Connie Schultz: Voting like a woman
A popular mantra of political discourse in this presidential season involves lecturing women not to cast our votes as women.
There are various versions of this mantra, coming mostly from conservatives and too many Bernie-or-bust folks, designed to prevent us from voting for one of our own just because she’s one of our own.
My personal favorite is, “Don’t vote with your vagina.” Believe me when I tell you that no good comes from trying to picture that. Let it go.
The assumption behind this myopic view of a woman’s mind is that most women support Hillary Clinton because somewhere inside every American woman resides a 5-foot-5-inch tall white grandmother with blond hair and kitten heels. Or something like that. I really don’t want to spend much time wading in the shallow end of their minds.

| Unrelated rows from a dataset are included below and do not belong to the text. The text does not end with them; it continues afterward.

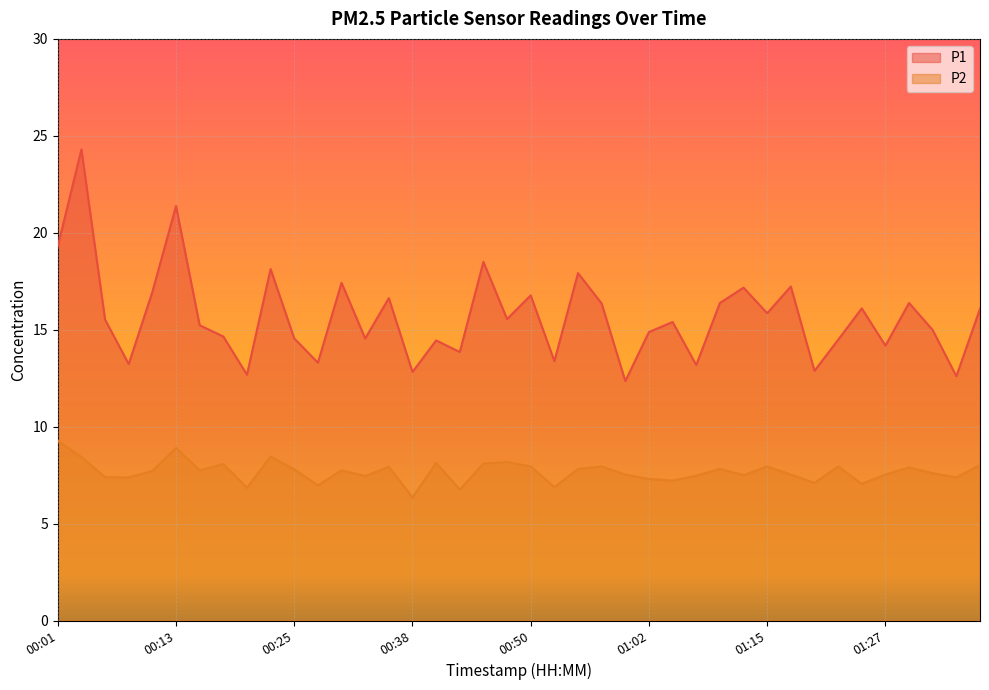

What is the spread (max minus min) of values at 00:13?

12.5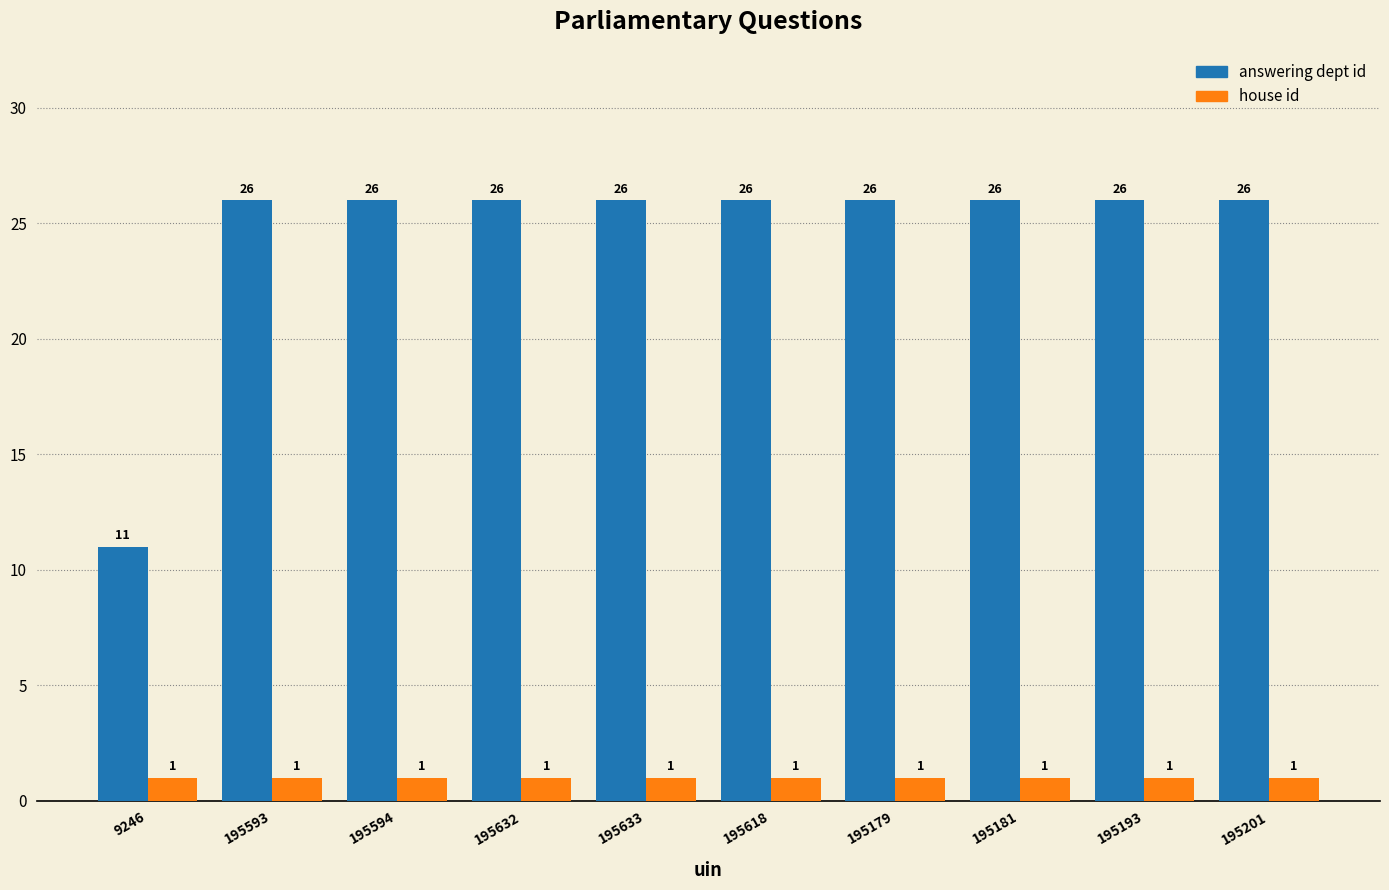

Rank the series by their maximum value, from highest to lowest.

answering dept id, house id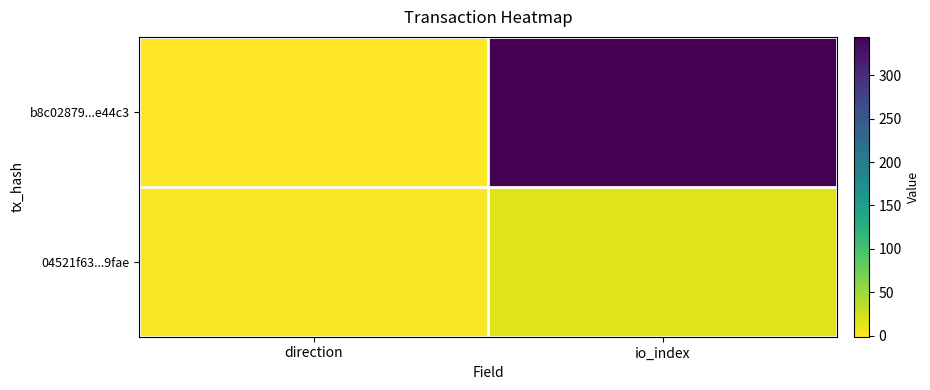

Rank the series at direction from highest to lowest value.

04521f63...9fae, b8c02879...e44c3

At least a dozens times a week, I hear this mantra, regardless of the topic. When I objected on social media to Donald Trump’s mocking gold star mother Ghazala Khan, for example, the 10th response was, “Oh, yeah? So you’re voting for Hillary because she’s a woman.”
I hear this. All. Day. Long.
So far, explaining that Hillary Clinton is the most qualified candidate to run for president in my lifetime has failed to convince those who apparently have been residing on the planet Dagobah for the past 59 years. I’ve learned — and my, is this the season for lessons — that defending my support for Hillary can inspire the sort of responses that leave me marveling at the vile stuff some people let crawl across their tongues.
Moving right along.
Last week at a Trump rally, a baby began to cry. I’m inclined to think that infant has the power of prophecy, but let’s assume for the moment that she or he was just rattled by the usual chants of racism and misogyny that have become so common at Trump rallies.
For a few seconds there, Trump seemed to be almost fatherly — in a healthy way, even.
“Don’t worry about that baby,” he said into the microphone. “I love babies. I hear that baby crying, I like it. I like it. What a baby, what a beautiful baby. Don’t worry.”
New York Times reporter Nick Corasaniti described what happened next:
“But the platitudes did nothing to comfort the infant, whose persistent wails seemed to be getting on the candidate’s nerves.
“‘Actually, I was only kidding. You can get that baby out of here,’ Mr. Trump said a few beats later with a slight smirk as laughs and a few gasps escaped from the crowd. ‘Don’t worry, I think she really believed me that I love having a baby crying while I’m speaking. That’s O.K. People don’t understand. That’s O.K.'”
Ah. There he is.
After seeing that video clip, I was reminded of a story about Gloria Steinem and crying babies that I’d heard many years ago. A quick search on Google and I found this 2014 account from Karin Lippert, who was Ms. magazine’s promotion director from 1972 to 1981:
“Sometimes in a college lecture hall there would be thousands and thousands of people … and sometimes in smaller groups there would be a woman with a crying baby in the back of the room. Gloria would say, ‘Would the woman with the crying baby please stay.’ And everybody applauded, and everybody got teary-eyed. It was an era when women were always told, ‘You can’t have your child misbehave’ and she would have left the room.”
We women have moved on, you see, and one of the things we left behind is men like Donald Trump.
When Khan stood silently next to her husband on that stage at the Democratic convention, Trump speculated that she wasn’t allowed to speak.
When one woman after another at Fox so-called News said Roger Ailes sexually harassed them, Trump said they should have pursued other careers.
When Megyn Kelly dared to question Trump about all the awful things he’s said about women, he later accused her of being on her period.
And you know what? Sometimes it’s true that women think alike. Because every time Donald Trump makes such statements about women, millions of us look at him and think the same thing:
Oh, I know you.
And our collective memory is bad, bad news for candidate Trump.